Bangladesh military denies planning takeover to end crisis
Bangladesh`s powerful military has denied plotting to overthrow the government to end spiralling political unrest, warning the media against speculating on any army role in the crisis.
Dhaka: Bangladesh`s powerful military has denied plotting to overthrow the government to end spiralling political unrest, warning the media against speculating on any army role in the crisis.
The military said it respected the constitution and laws of Bangladesh which has witnessed at least 19 military-backed coups and been ruled by two military dictators since independence in 1971.
"The armed forces is a patriotic organisation that is totally respectful to the country`s constitution and laws," the military said in a statement late Sunday.

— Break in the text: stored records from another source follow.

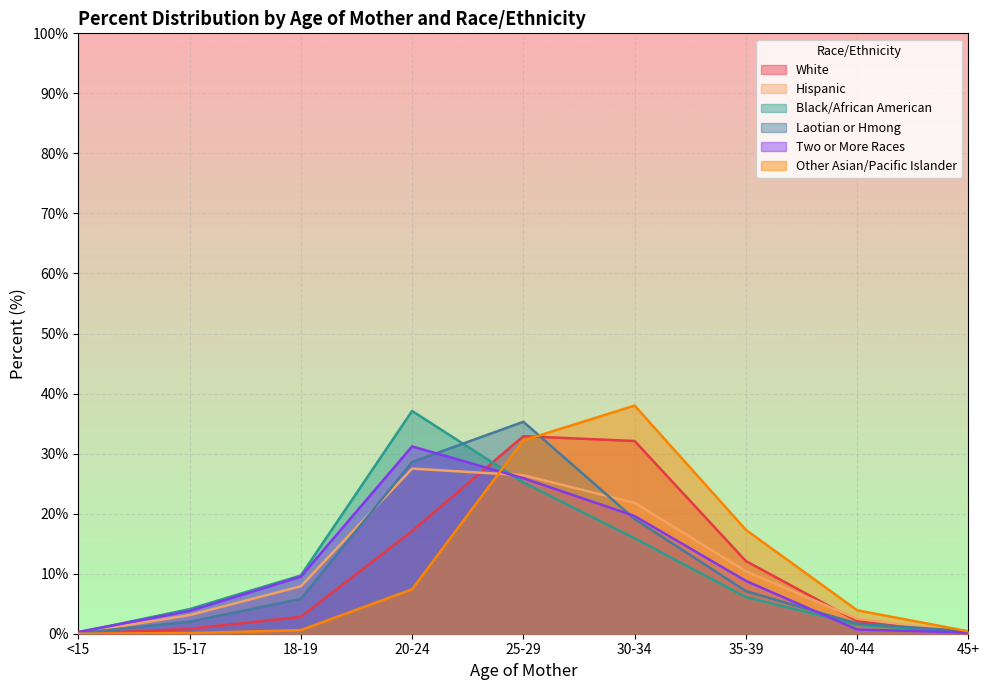

True or false: Two or More Races and White cross at least once.

True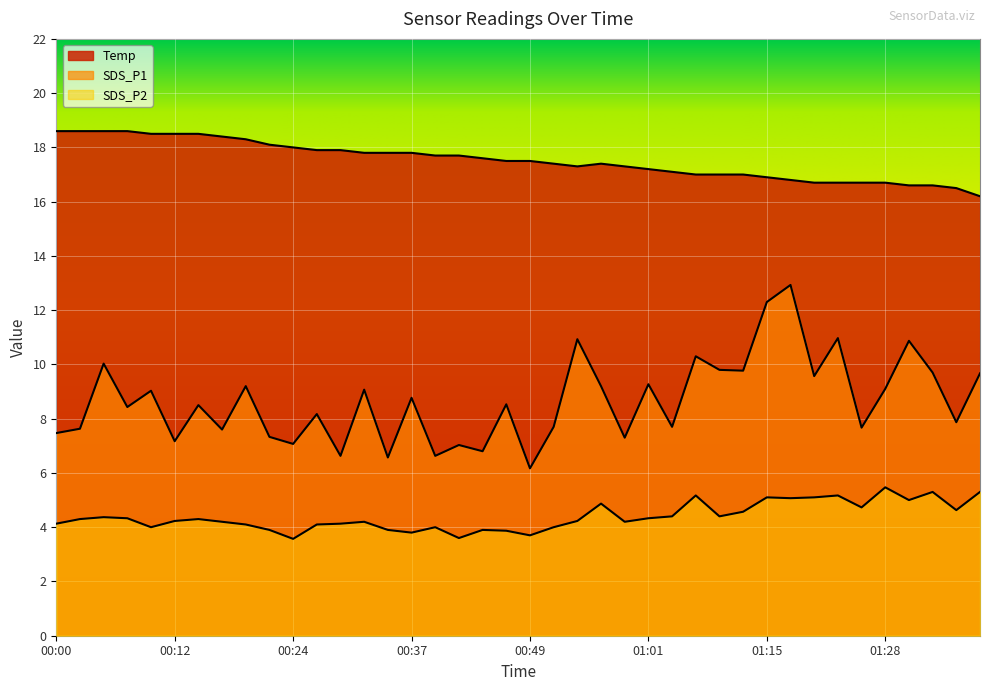

Where is the first local minimum for Temp?

00:54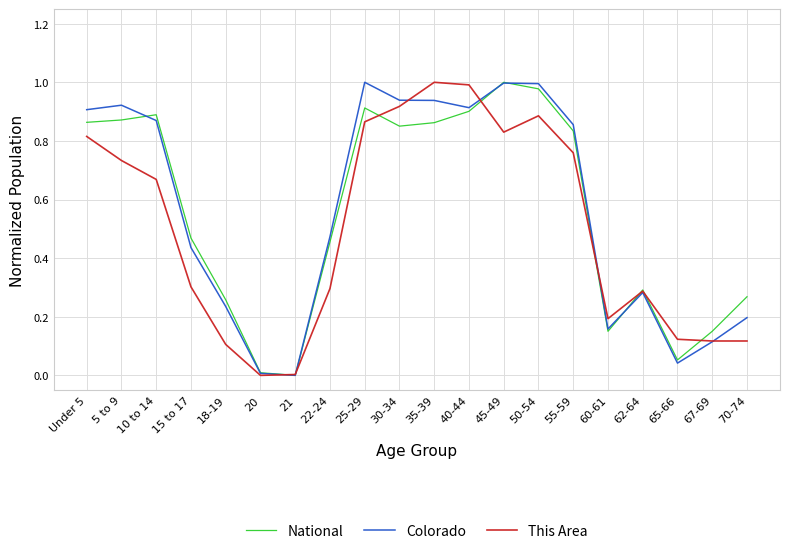

Is it true that This Area equals 0.1 at 67-69?

True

It said it was forced to speak out against "speculative and imaginary" media reports about the military stepping in, because they "could create confusion among the people".

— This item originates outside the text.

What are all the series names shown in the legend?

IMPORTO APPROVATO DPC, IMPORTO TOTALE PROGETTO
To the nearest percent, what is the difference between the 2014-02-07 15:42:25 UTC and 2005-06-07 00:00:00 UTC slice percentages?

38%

Bangladesh has been paralysed by crisis since early January, with the opposition leading an ongoing nationwide transport blockade aimed at toppling Prime Minister Sheikh Hasina.
Spiralling violence has left at least 80 people dead, hundreds of others injured and cost the impoverished economy nearly $10 billion, according to business leaders.
While mainstream media have kept comments on possible military intervention to a minimum, speculation has been rife on social media and on unregulated internet news portals.
In 2007, the military stepped in after months of political unrest raised fears about the credibility of upcoming elections. It installed a military-backed caretaker government, which ruled the country for two years before holding free and fair polls.
Opposition leader Khaleda Zia called for the blockade of roads, railways and waterways after police confined the former two-time premier to her office on January 3.
Zia denies her Bangladesh Nationalist Party is behind the violence, but has vowed to continue the blockade until Hasina agrees to new polls.
Zia leads a 20-party opposition alliance which boycotted a general election last year on the grounds it would be rigged.
Authorities have deployed thousands of troops and police to guard vehicles and more than 10,000 protesters have been arrested, but the unrest shows no sign of abating.
More than 1,000 buses, trucks and vans have been firebombed in attacks blamed on opposition activists as part of the blockade. On Sunday, national police chief Shahidul Haq urged bus operators to stay off the roads after 9pm.